But then there’s also the pressure of time. Game critics have a limited amount of time to write the Day 1 review. To meet the deadline, they need to speed through a title which means they can end up glossing over a game’s flawed features. Maybe the inventory system is terrible, but the critic rarely goes into their inventory, or maybe the weapons aren’t balanced (especially in multiplayer) but the critic doesn’t do much playing around with weapon combos or even touch the multiplayer option. Or maybe they turn the difficulty down to easy to finish the game and spent significantly less time in a normal-or-harder difficulty where game play issues are more noticeable.
It is a completely difference experience to play a 12 hour game in two six hour sessions versus twelve 1 hour sessions. A game critic pushing to get that Day 1 review up is forced to compress the game into marathon chunks that may hide game play issues, where a more casual player is exposed to them more often as they spread their play sessions out.
(You could argue that the reverse is true – marathon sessions might highlight particular game play flaws – but Day 1 reviews being positively skewed would indicate this happens less often.)
Ignoring the Experts
So, what to do with this information? My personal take-out is to start dropping all Day 1 reviews by about a ‘grade’ to adjust for this Day 1 positive skew. Sure, this may mean I’ll be under-valuing some titles based on their reviews, but I can always see what the later reviews are saying before making up my mind about a purchase, can’t I?
Self-identified flaws with this analysis include:
- Metacritic converts scores from a range of ranking mechanisms so that it can be looked at on a 0 to 100 scale. Perhaps that conversion rate is positively biasing some of these results.
- I’m comparing averages that are sometimes based on a very small number of reviews (including averages based on one review). Averages from a small base can be distorted by outliers. However, given the nature of game reviewing, where only a small number of sites get pre-release reviewing opportunities, I don’t see a way of avoiding this.

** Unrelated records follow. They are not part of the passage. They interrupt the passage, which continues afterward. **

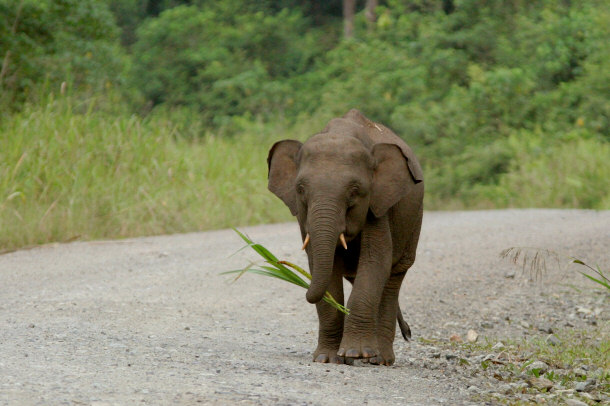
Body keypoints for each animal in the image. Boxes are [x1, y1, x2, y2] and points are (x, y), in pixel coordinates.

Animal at [268, 109, 422, 366]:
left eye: (355, 191)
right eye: (300, 189)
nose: (409, 333)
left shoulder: (378, 206)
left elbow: (375, 261)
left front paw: (354, 354)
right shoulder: (303, 216)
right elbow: (322, 266)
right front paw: (326, 358)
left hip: (413, 225)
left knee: (393, 278)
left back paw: (379, 359)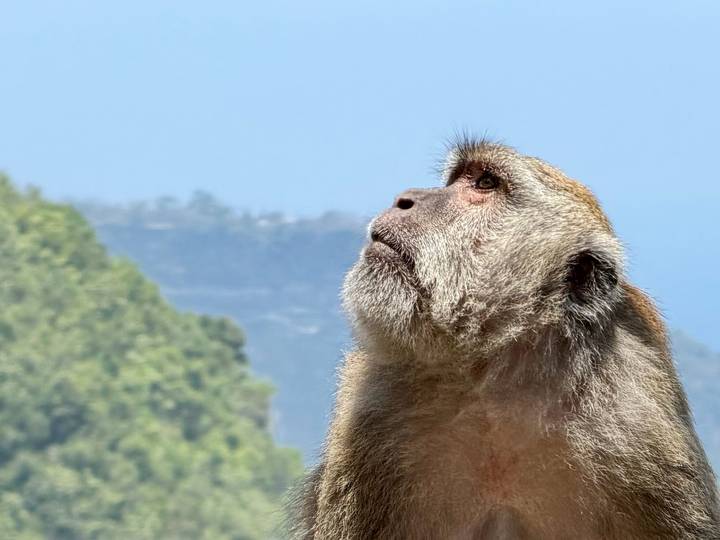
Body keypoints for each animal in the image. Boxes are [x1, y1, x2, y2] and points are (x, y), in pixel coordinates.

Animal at [289, 139, 720, 539]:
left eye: (485, 183)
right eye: (457, 178)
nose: (404, 199)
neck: (498, 384)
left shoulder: (643, 426)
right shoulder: (369, 412)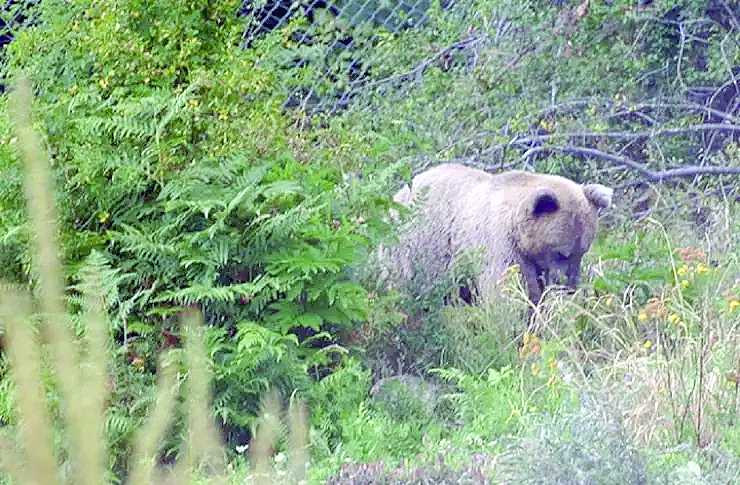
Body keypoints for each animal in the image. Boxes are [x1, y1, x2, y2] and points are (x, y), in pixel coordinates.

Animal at [388, 163, 612, 302]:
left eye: (582, 251)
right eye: (561, 253)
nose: (569, 286)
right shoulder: (500, 246)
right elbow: (505, 293)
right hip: (414, 251)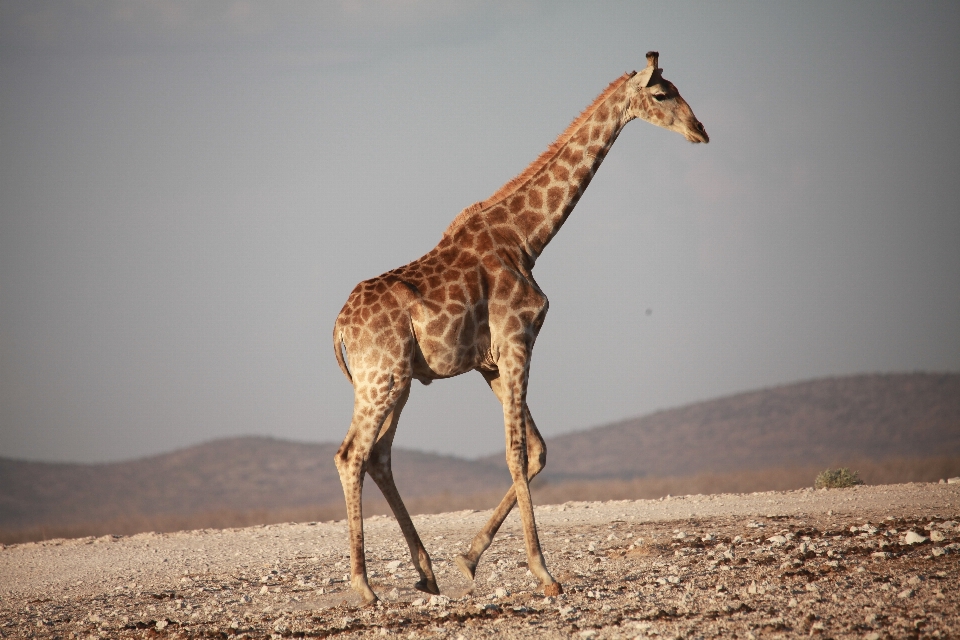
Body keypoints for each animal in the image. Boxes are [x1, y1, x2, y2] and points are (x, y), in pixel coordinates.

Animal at [330, 51, 704, 604]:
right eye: (662, 94)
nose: (701, 130)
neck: (527, 238)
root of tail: (337, 326)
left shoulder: (491, 361)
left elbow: (538, 453)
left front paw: (467, 559)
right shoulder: (518, 339)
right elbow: (517, 453)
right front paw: (544, 573)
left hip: (397, 381)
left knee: (378, 455)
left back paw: (426, 573)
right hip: (381, 378)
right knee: (351, 454)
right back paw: (364, 587)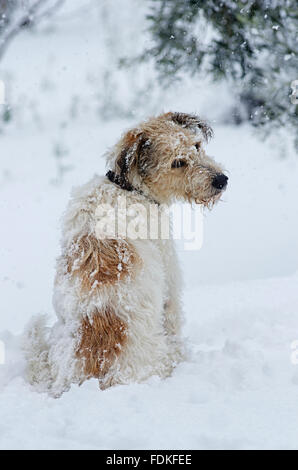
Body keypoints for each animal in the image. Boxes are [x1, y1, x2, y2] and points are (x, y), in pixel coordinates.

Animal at [23, 112, 228, 394]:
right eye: (177, 163)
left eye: (197, 146)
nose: (221, 180)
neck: (126, 187)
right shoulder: (170, 282)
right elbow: (174, 319)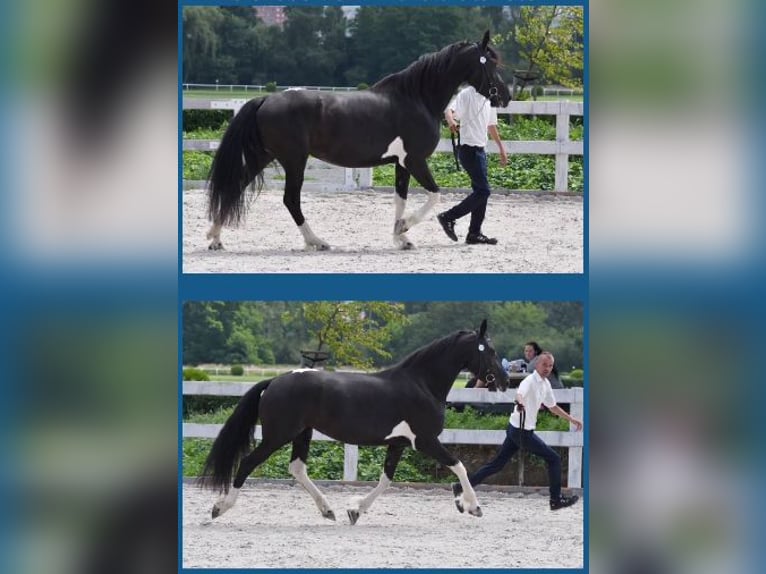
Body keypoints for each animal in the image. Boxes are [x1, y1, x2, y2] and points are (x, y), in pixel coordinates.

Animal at [198, 320, 510, 528]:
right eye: (491, 350)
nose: (505, 381)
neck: (422, 384)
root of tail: (275, 380)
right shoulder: (425, 441)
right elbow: (459, 466)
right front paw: (473, 506)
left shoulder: (398, 444)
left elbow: (386, 479)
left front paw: (355, 511)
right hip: (278, 435)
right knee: (248, 463)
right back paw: (218, 508)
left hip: (302, 433)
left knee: (297, 468)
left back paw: (328, 511)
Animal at [207, 31, 512, 252]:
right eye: (490, 63)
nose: (505, 96)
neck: (416, 98)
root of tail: (265, 99)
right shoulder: (415, 160)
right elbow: (435, 195)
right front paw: (404, 228)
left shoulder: (401, 164)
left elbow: (400, 199)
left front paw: (401, 237)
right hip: (294, 161)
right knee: (290, 200)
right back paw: (316, 242)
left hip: (263, 156)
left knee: (235, 187)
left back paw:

- Although I’ve checked and rechecked my formulas, I may have made a mistake somewhere. I plan to release the data and if anyone picks something up, I’ll update the above to correct it.
- There’s a chance that this positive skew is something that exists because of the data set used and not something that would have been found if I’d used a different data set, or if more of the 8000 titles in the original dataset had review dates in place. That’s possible, but I think it’s a pretty robust dataset for this kind of analysis. It would be interesting for someone else to take another list of titles for a platform I didn’t cover and then see if they got the same results.
Obviously, the following original data set was sourced from Metacritic and I make no claim to the authorship of that information. The aim of this research is to analyse Metacritic’s data as a partial examination of its composed metascore number. This should be considered fair use and fair dealing with the data set. No monetary benefit exists to me from my analysis of this data.
A range of Xbox 360, Playstation 3 and PC titles have been included in this analysis – all up 8668 titles were collected for analysis, but only 4256 games in this list had a metascore created and could be analysed. Results for platforms such as the Wii, Wii U, Vita, DS etc have not been examined.
UPDATE 8 June 2013: Fixed up a chart that was showing incorrect figures because I’d sorted the data and not realised the chart was effected. Although the numbers changed, the overall findings didn’t.